¿No tuve yo alguna vez una juventud amable, heroica, fabulosa,
como para escribirla en hojas de oro? ¡Demasiada suerte! ¿Por qué crimen, por
qué error he merecido mi actual flaqueza? Vosotros, que pretendéis que las
bestias exhalen sollozos de pesar, que los enfermos desesperen, que los muertos
tengan pesadillas, tratad de relatar mi sueño y mi caída. Por mi parte, no puedo
explicarme mejor de lo que lo hace el mendigo con sus continuos Pater y
Aventaría. ¡Ya no sé hablar!
No obstante, hoy, creo haber terminado la narración de mi
infierno. Era de veras el infierno; el antiguo, aquel cuyas puertas abrió el
Hijo del Hombre.
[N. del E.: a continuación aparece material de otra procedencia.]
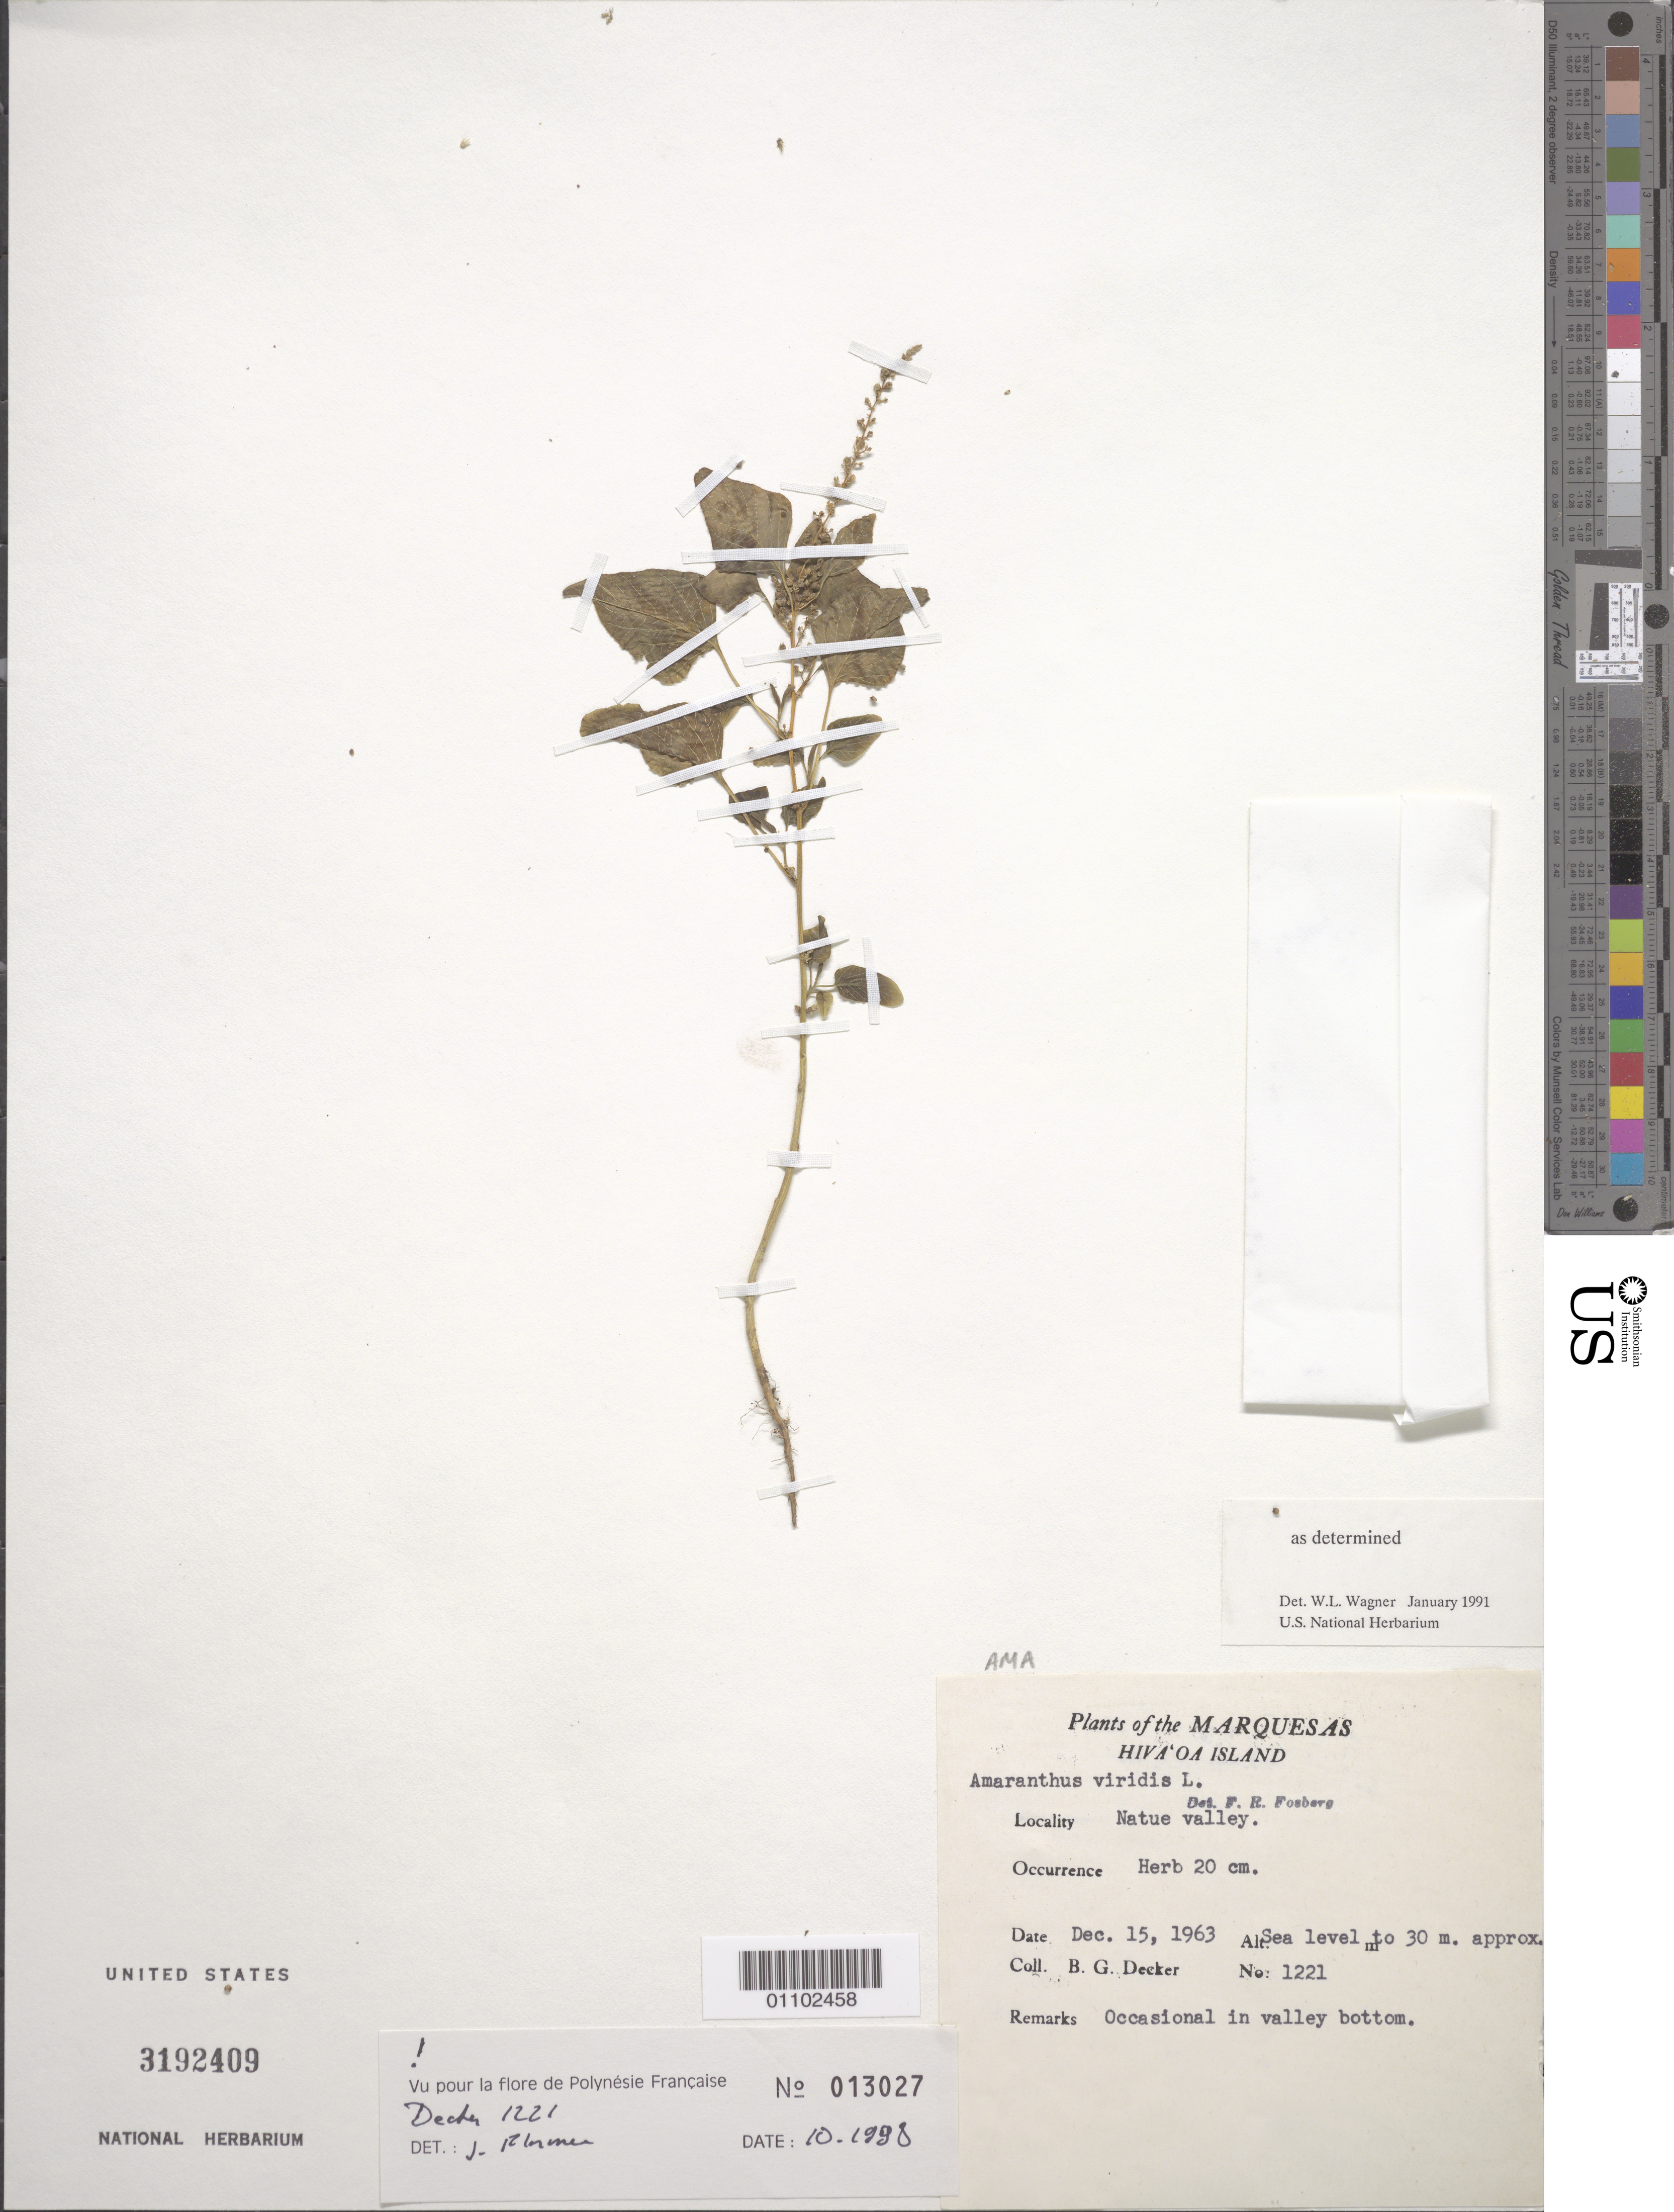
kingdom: Plantae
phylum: Tracheophyta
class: Magnoliopsida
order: Caryophyllales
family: Amaranthaceae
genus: Amaranthus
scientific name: Amaranthus viridis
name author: L.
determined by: Wagner, W. L., (BOT), Smithsonian Institution - National Museum of Natural History (UNITED STATES)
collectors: B. G. Decker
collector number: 1221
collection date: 1963-12-15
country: French Polynesia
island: Hiva Oa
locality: Natue Valley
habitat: Occasional in valley bottom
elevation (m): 0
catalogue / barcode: US 3192409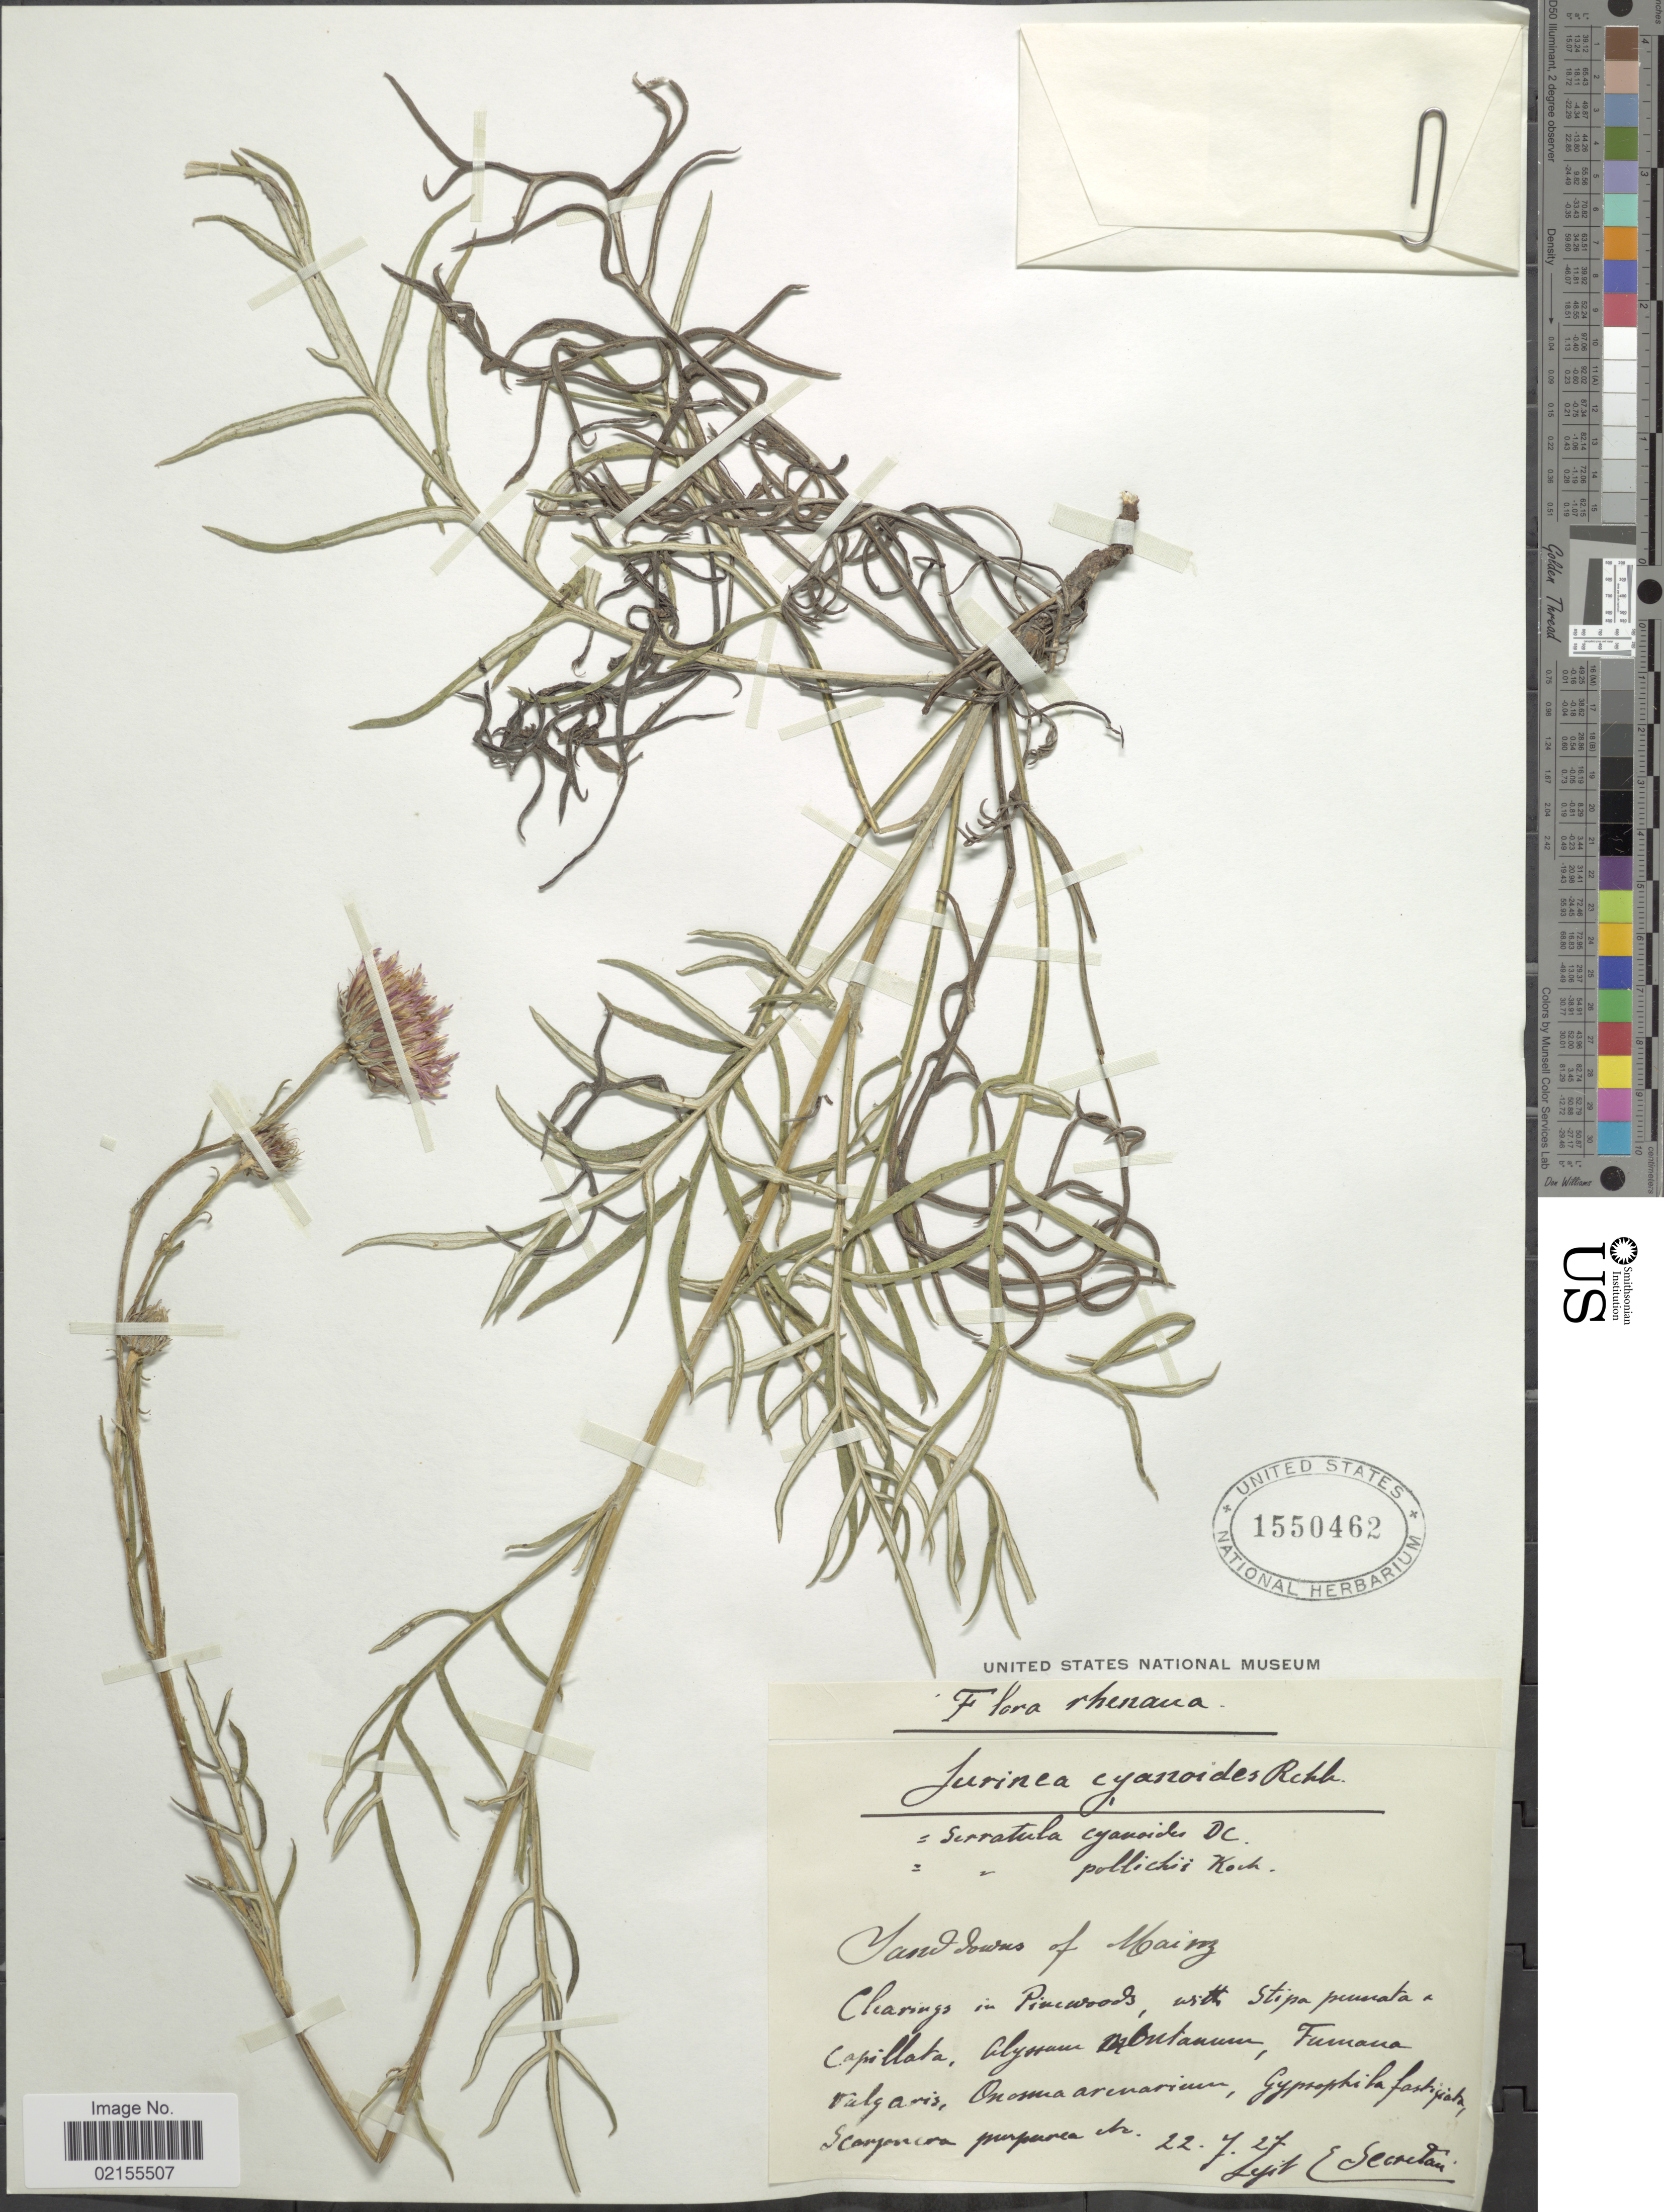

Desde el mismo desierto, en la misma noche, mis ojos cansados
se abren siempre a la estrella de plata, siempre, sin que se conmuevan los Reyes
de la vida, los tres magos, el corazón, el alma, el espíritu. ¿ Cuándo iremos,
más allá de las playas y de los montes, a saludar el nacimiento del nuevo
trabajo, de la nueva sabiduría, la huída de los tiranos y de los demonios, el
fin de la superstición; a adorar -¡los primeros!- la Navidad sobre la
tierra?
¡El canto de los cielos, la marcha de los pueblos! Esclavos, no maldigamos la vida.